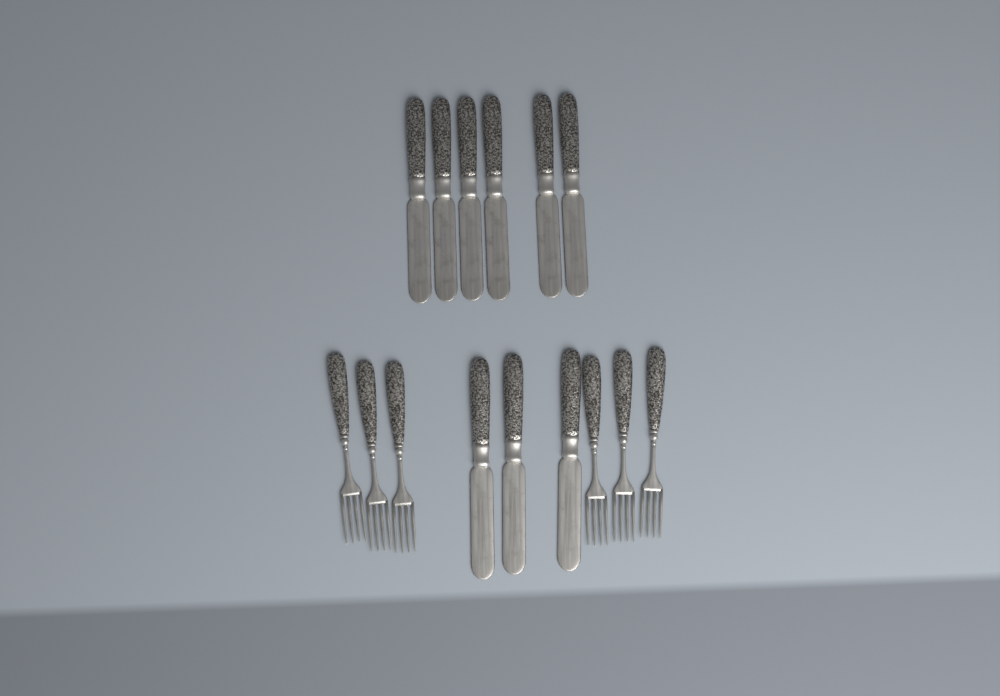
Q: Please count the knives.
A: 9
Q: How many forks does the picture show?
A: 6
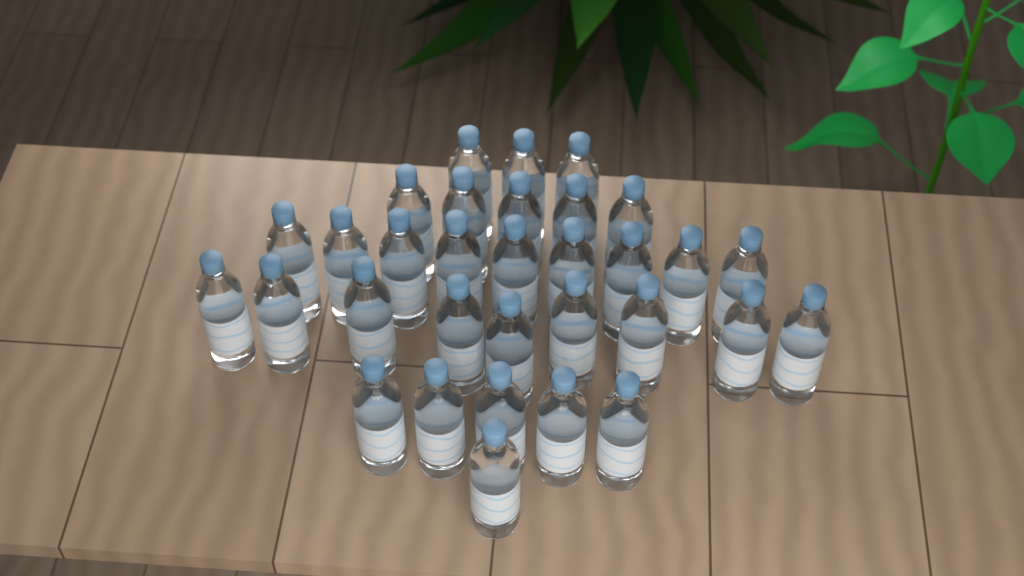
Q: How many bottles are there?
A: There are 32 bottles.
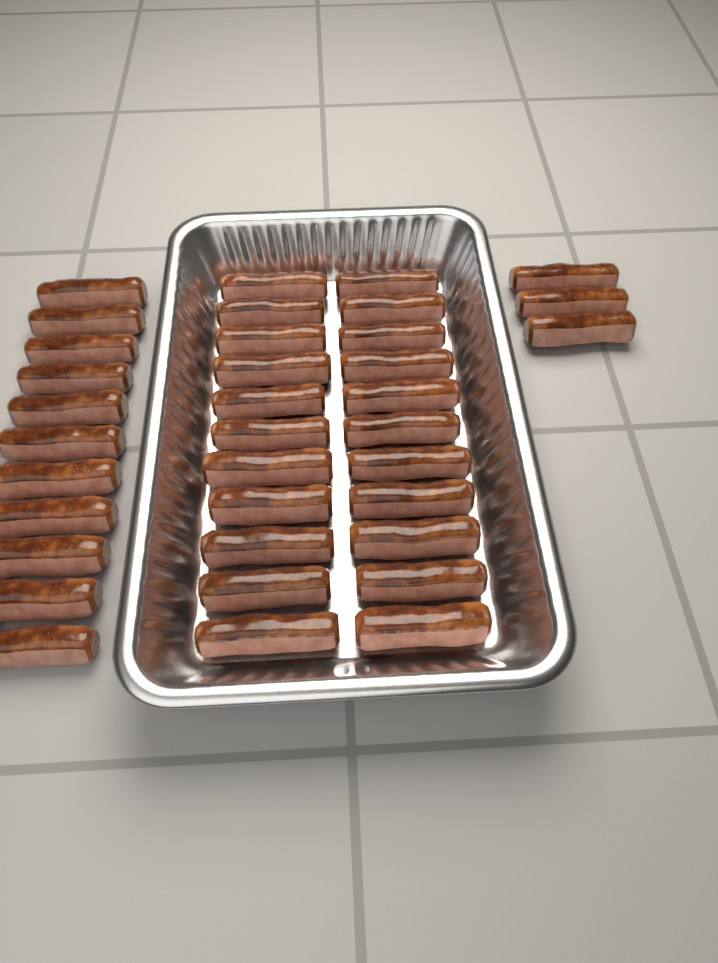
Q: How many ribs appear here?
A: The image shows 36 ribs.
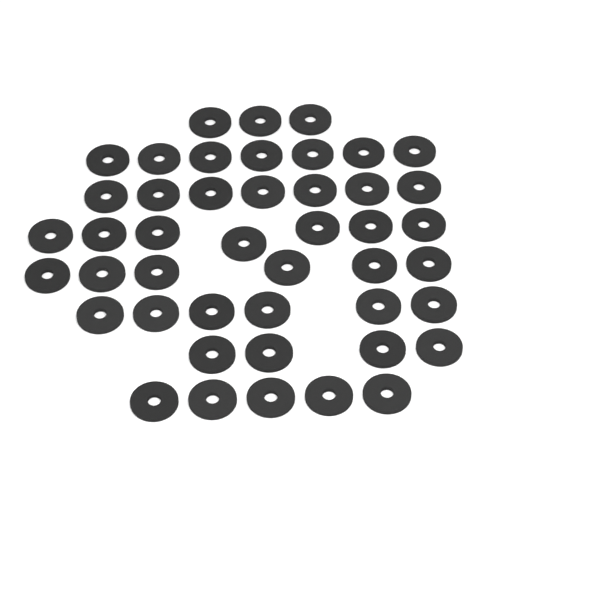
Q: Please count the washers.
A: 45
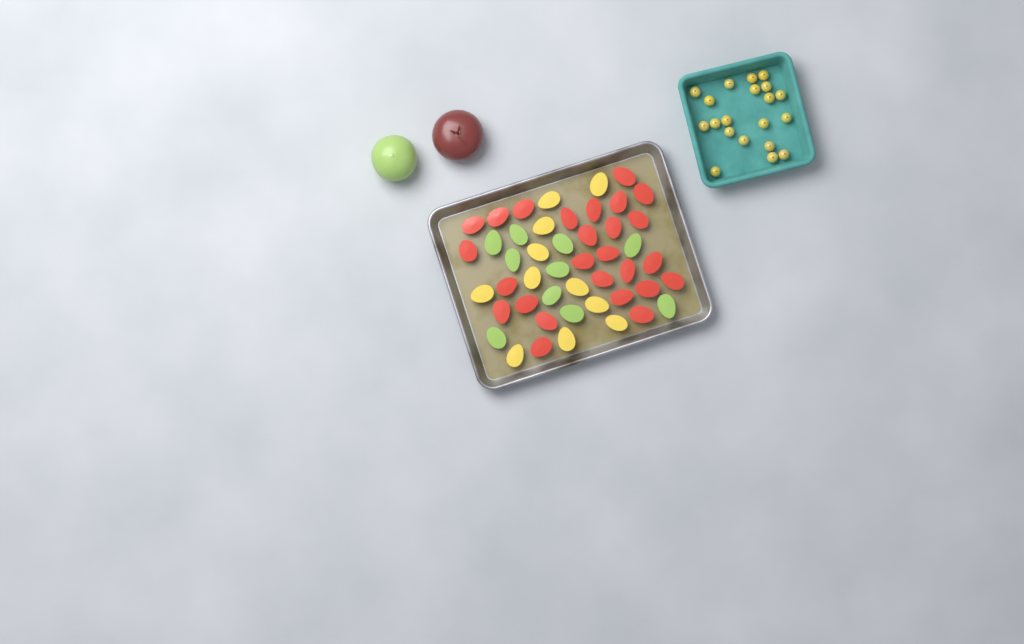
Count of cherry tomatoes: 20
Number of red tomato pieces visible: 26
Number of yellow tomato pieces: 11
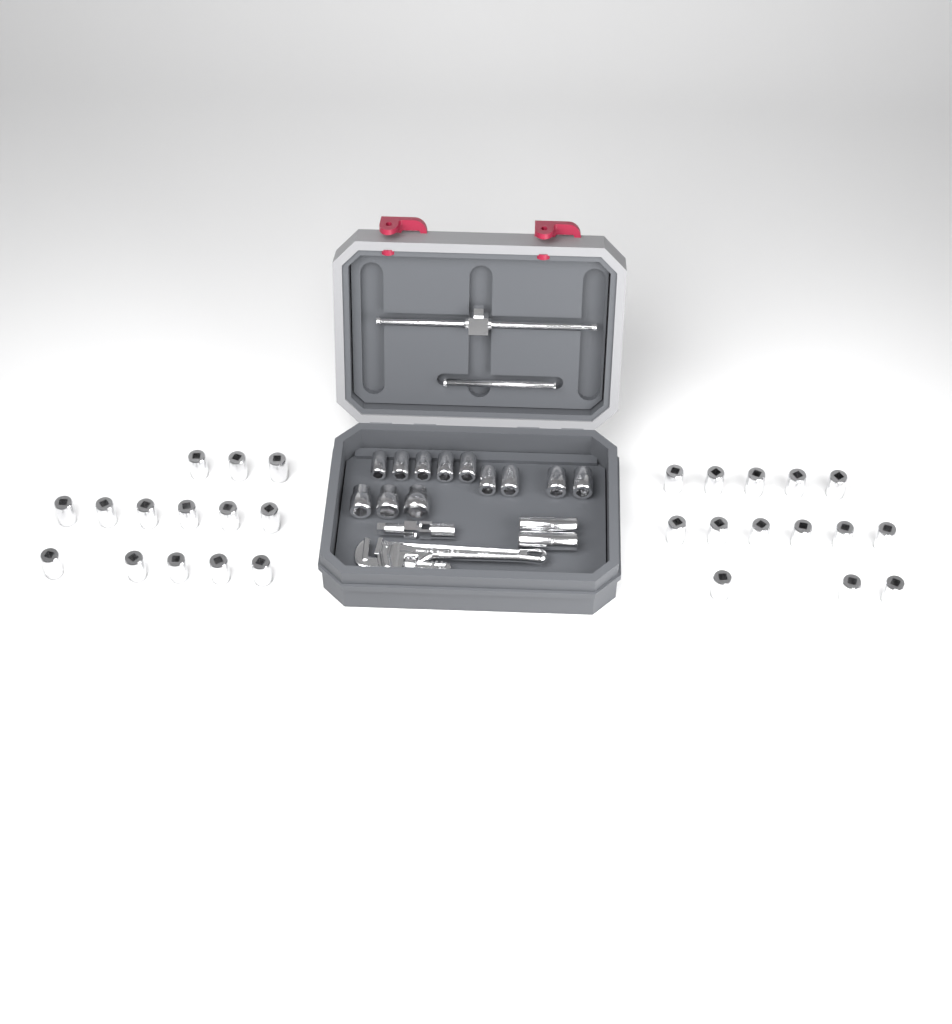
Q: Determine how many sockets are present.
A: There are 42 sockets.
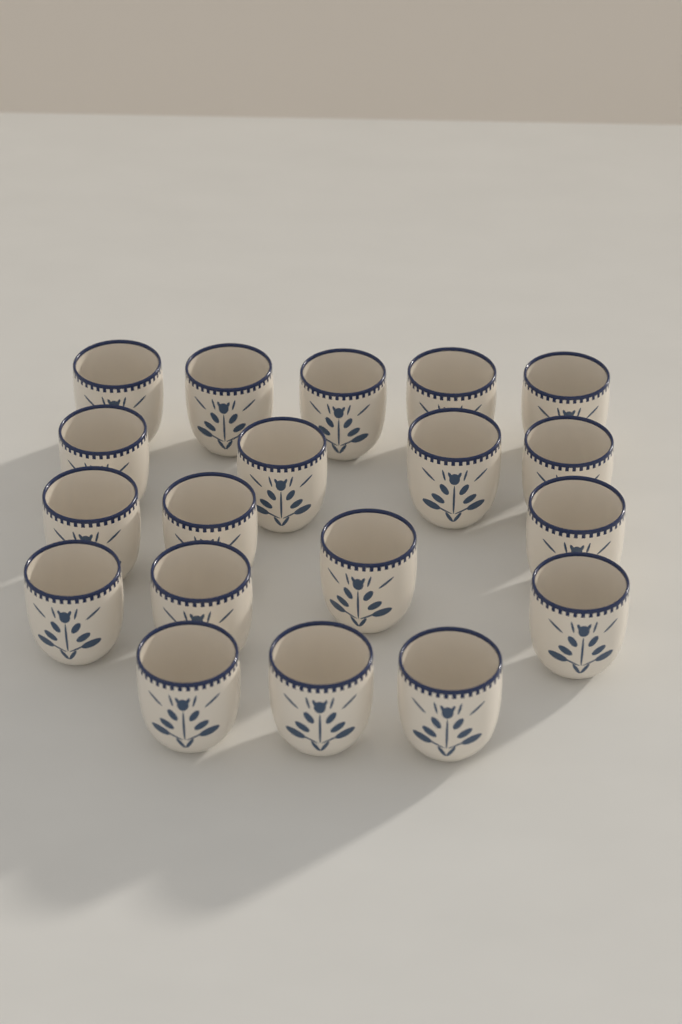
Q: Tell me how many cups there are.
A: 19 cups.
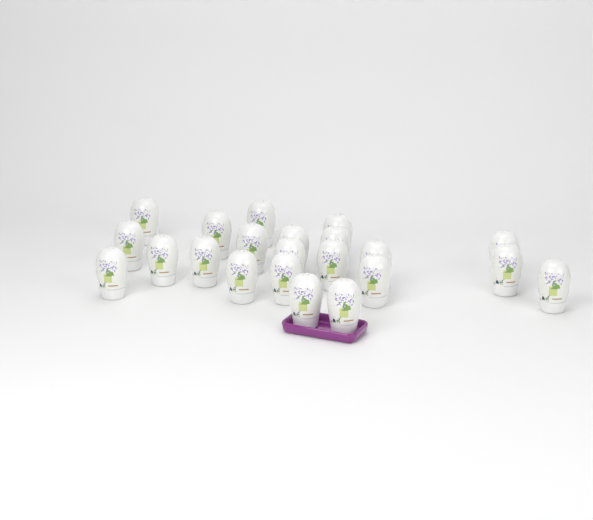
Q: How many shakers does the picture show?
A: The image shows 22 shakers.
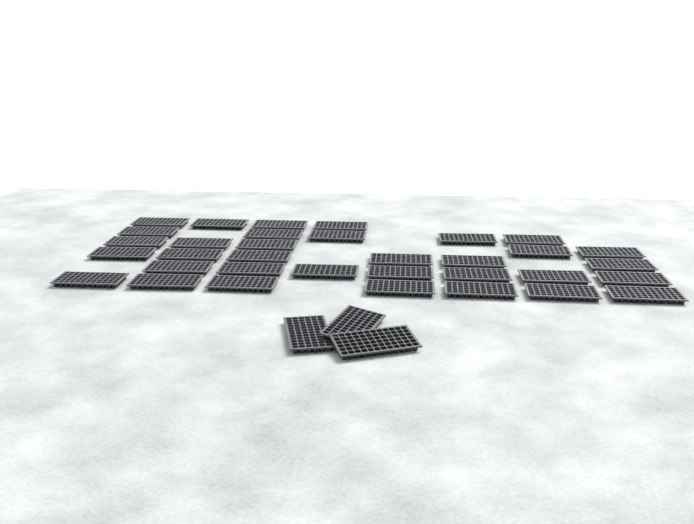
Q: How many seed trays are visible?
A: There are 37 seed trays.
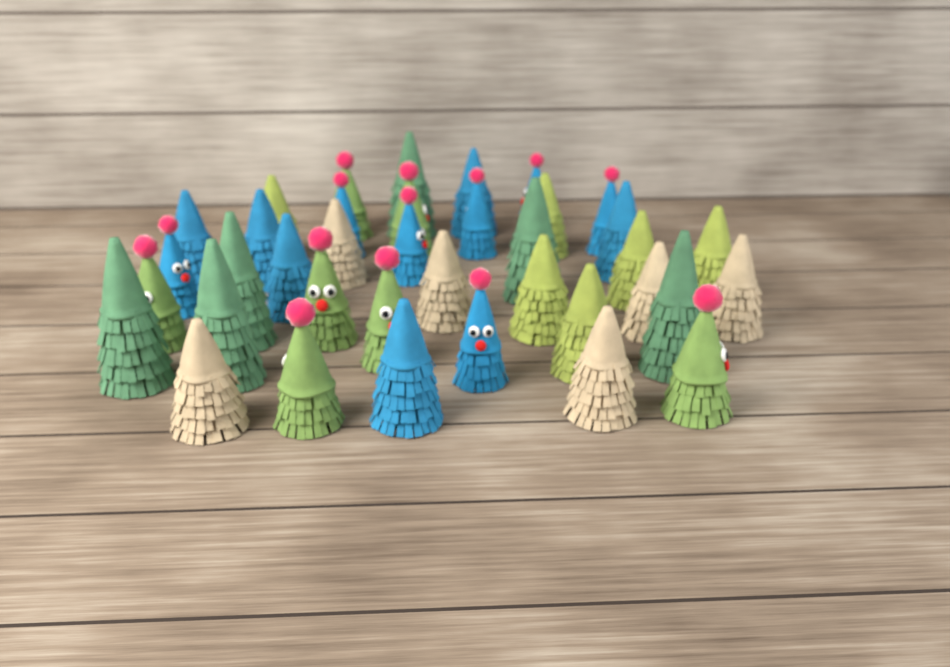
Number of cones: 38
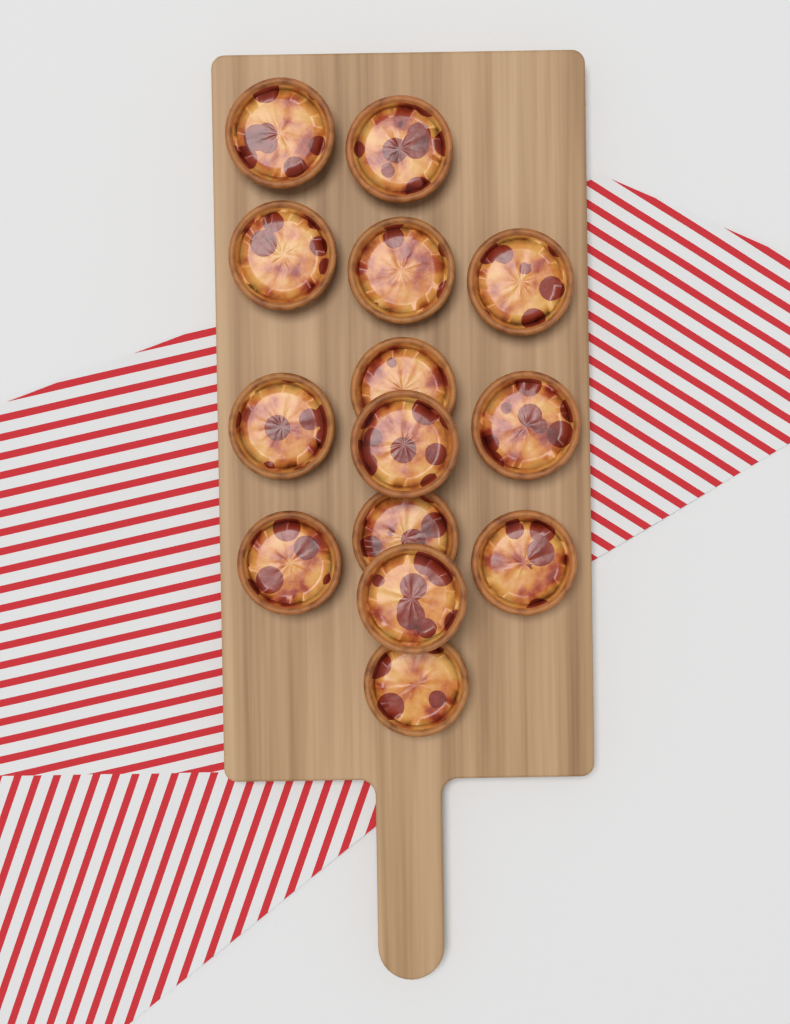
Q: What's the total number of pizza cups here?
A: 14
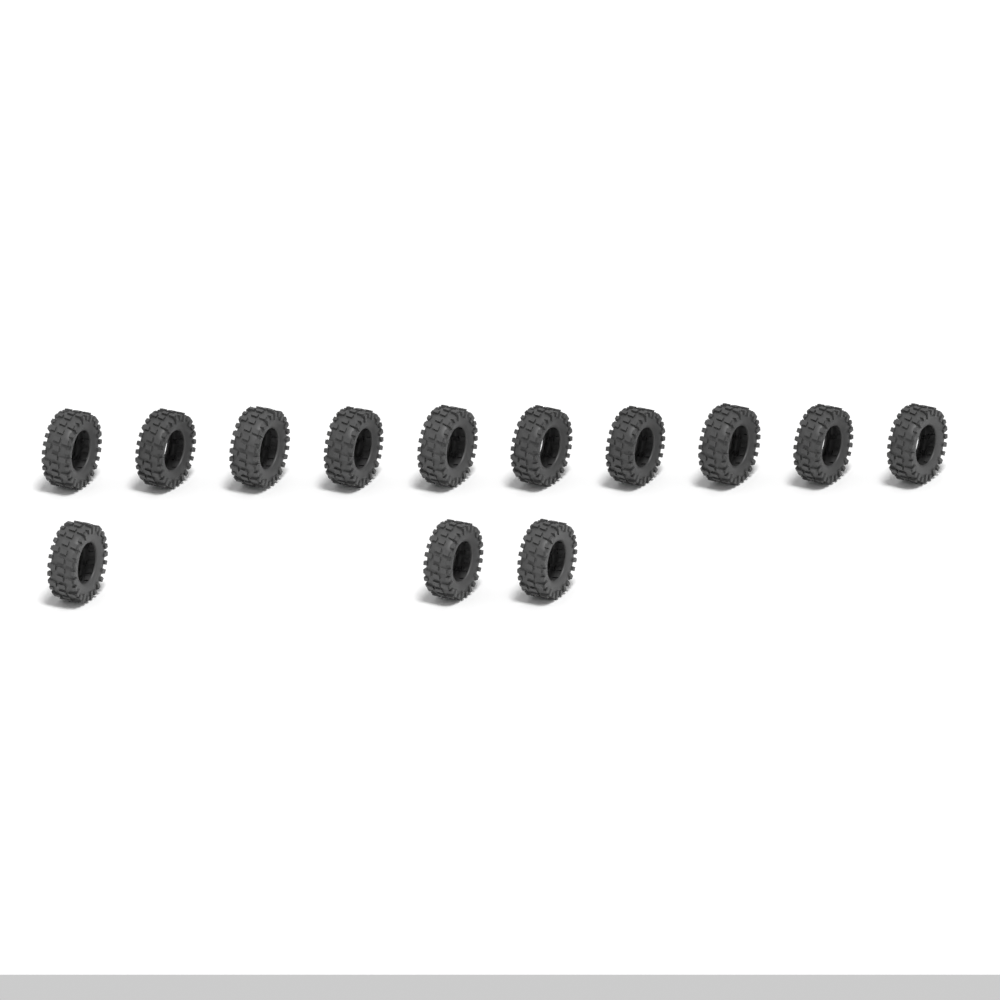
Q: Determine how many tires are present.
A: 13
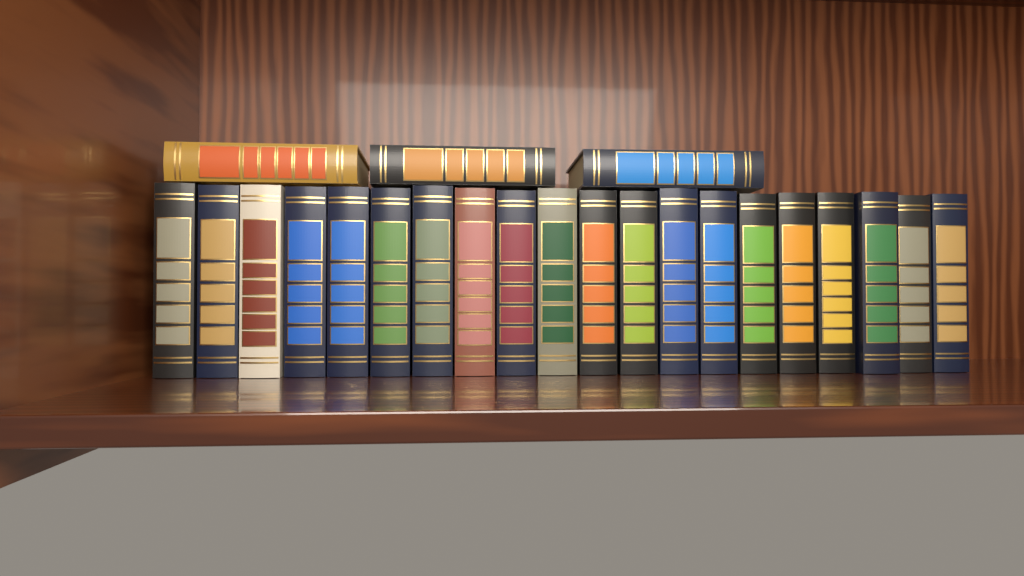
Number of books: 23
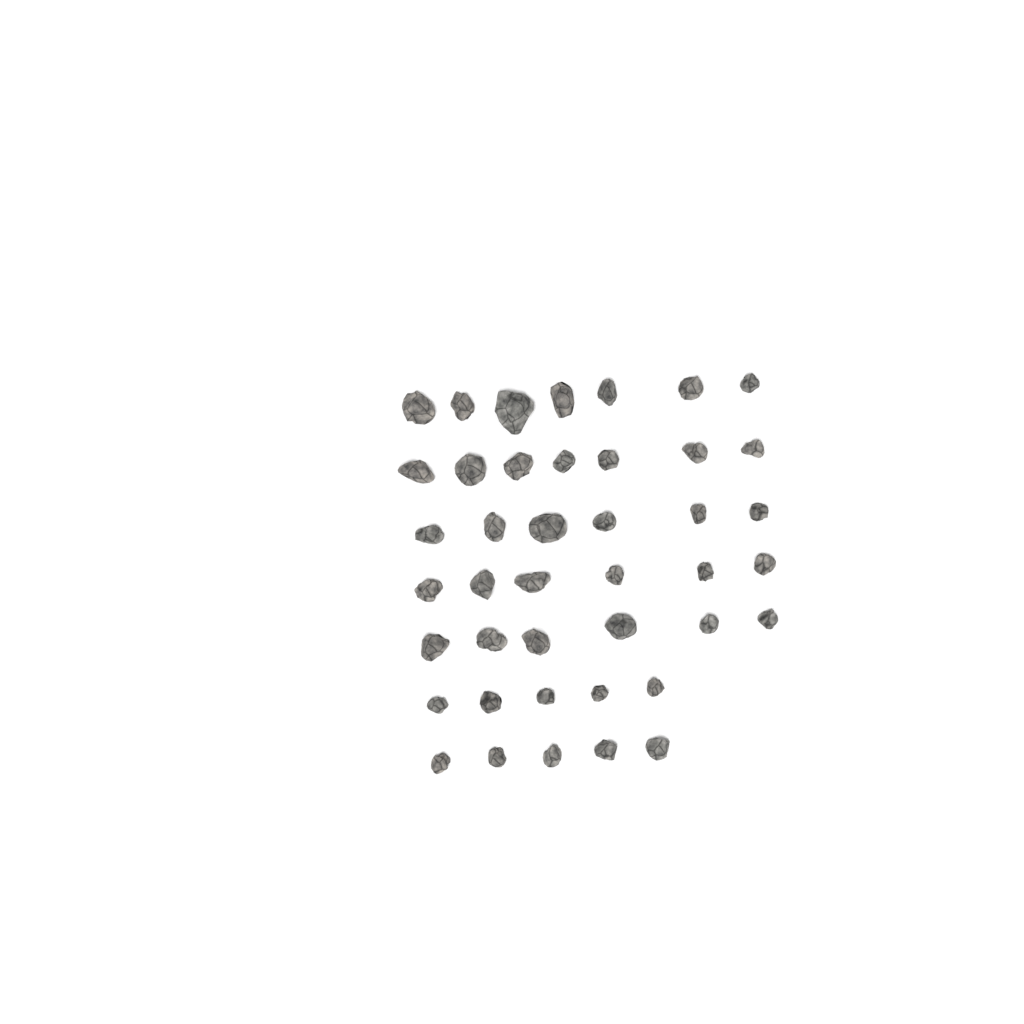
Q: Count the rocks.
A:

☆ ☆ ☆ ☆

**WHAT THE TASK REQUIRES:** List the items from the beginning up to and including the line containing "Number of yellow tomato pieces: 11" as a numbered list, skipping blank lines and omitting the pictures.

**THE RESPONSE:**
1. Q: Please count the knives.
2. A: 9
3. Q: How many forks does the picture show?
4. A: 6
5. Q: How many bottles are there?
6. A: There are 32 bottles.
7. Q: How many ribs appear here?
8. A: The image shows 36 ribs.
9. Q: Please count the washers.
10. A: 45
11. Count of cherry tomatoes: 20
12. Number of red tomato pieces visible: 26
13. Number of yellow tomato pieces: 11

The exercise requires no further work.